Na música “american dream”, que inicia e dá o nome ao álbum, a mãe do artista faz uma dedicatória que alude aos sacrifícios que fez para ajudar 21 Savage a alcançar os seus sonhos (‘For my son to become a man and live free in his American dream’). Assim, 21 Savage não esconde o peso emocional, usando-o como uma ferramenta para revelar a complexidade do seu percurso. O álbum mantém um ritmo energético, evidenciado especialmente numa das faixas mais destacadas, “redrum”.

De facto, esta música rapidamente ganhou notoriedade, cativando os fãs e atraindo novos admiradores devido à sua excelente produção e batida ritmada. A música surpreende com a utilização de uma amostra de “Serenata do Adeus” de António Carlos Jobim, acrescentando profundidade à faixa. O título, uma astuta inversão da palavra “murder” (assassino), presta homenagem ao clássico de horror de 1980, The Shining.

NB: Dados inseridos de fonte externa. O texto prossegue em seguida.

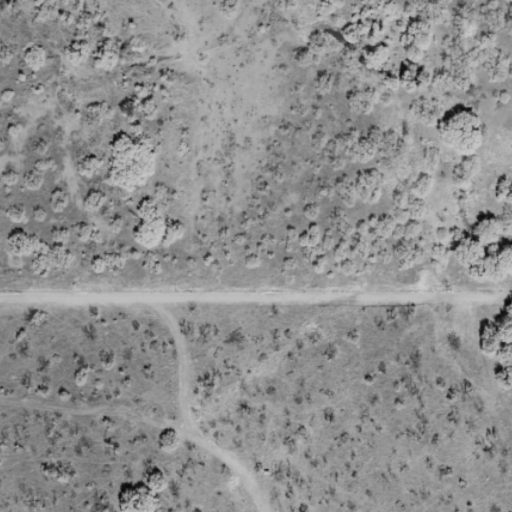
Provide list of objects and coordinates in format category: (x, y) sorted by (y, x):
road: (164, 434)
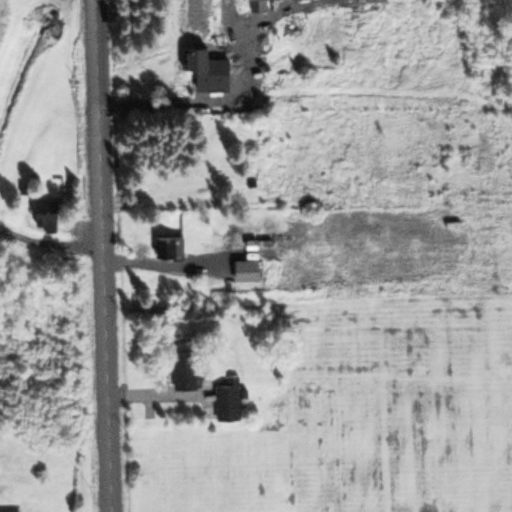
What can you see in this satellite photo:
building: (262, 2)
building: (201, 56)
building: (51, 218)
building: (177, 247)
building: (251, 269)
building: (191, 370)
building: (236, 401)
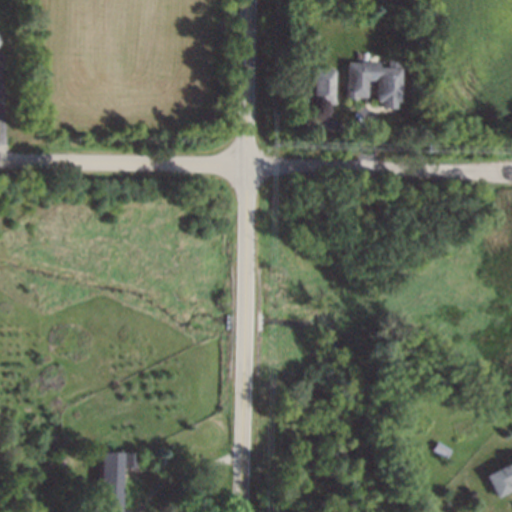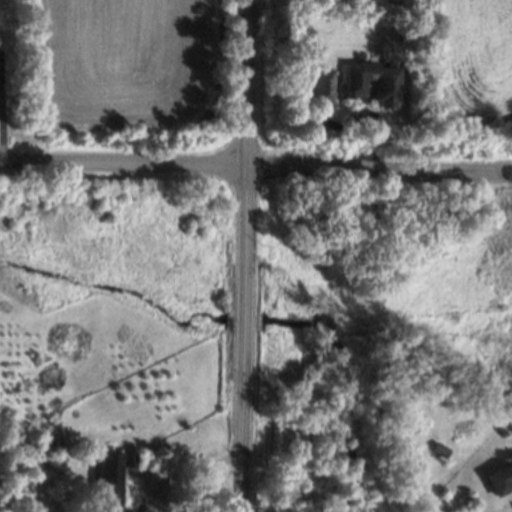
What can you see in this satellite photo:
building: (374, 81)
road: (250, 84)
building: (323, 85)
road: (2, 119)
road: (255, 168)
road: (246, 340)
building: (441, 449)
building: (128, 459)
road: (186, 471)
building: (499, 479)
building: (500, 479)
building: (109, 481)
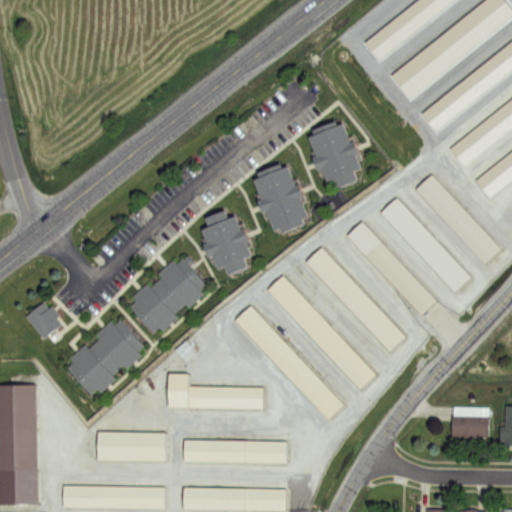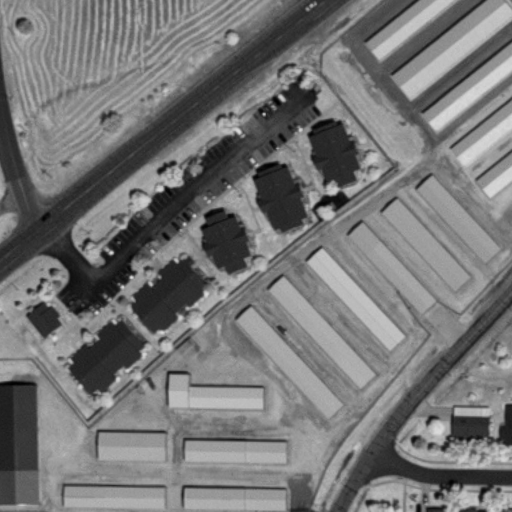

Esta referência transcende a mera homenagem à cultura popular, funcionando como uma representação simbólica do tom sombrio e intenso da música. As letras, ricas em imagens e metáforas, exploram as realidades da vida nas ruas: (‘G Block, all we know is redrum’). O desfecho intensifica ainda mais essa atmosfera, ao utilizar uma amostra sonora de uma cena icónica de The Shining, entrelaçando elementos cinematográficos na tapeçaria musical.

Juntamente com “redrum”, o track “née-nah” serve como justificação perfeita do sucesso de 21 Savage. Ambas são acompanhadas por uma ótima produção. “née-Nah” é talvez a melhor música do álbum devido à ótima participação de Travis Scott.  Travis aproveita as rimas de uma forma cativante. Oferece uma visão rara das suas habilidades líricas energéticas em vez das suas passagens vocais habituais, frequentemente intensificadas pelo autotune.

Da mesma maneira, Metro Boomin contribui para uma produção coesa e única não apenas nesta, mas em várias faixas do álbum. É evidenciado a colaboração entre os dois artistas como uma das mais sólidas no cenário musical. “n.h.i.e.”, sigla para “Never Have I Ever”, marca a primeira colaboração entre Doja Cat e 21 Savage. Na faixa, Doja Cat impressiona com a sua mistura característica de melodia e humor, aproveitando a palavra “ad-lib” como um verdadeiro ad-lib.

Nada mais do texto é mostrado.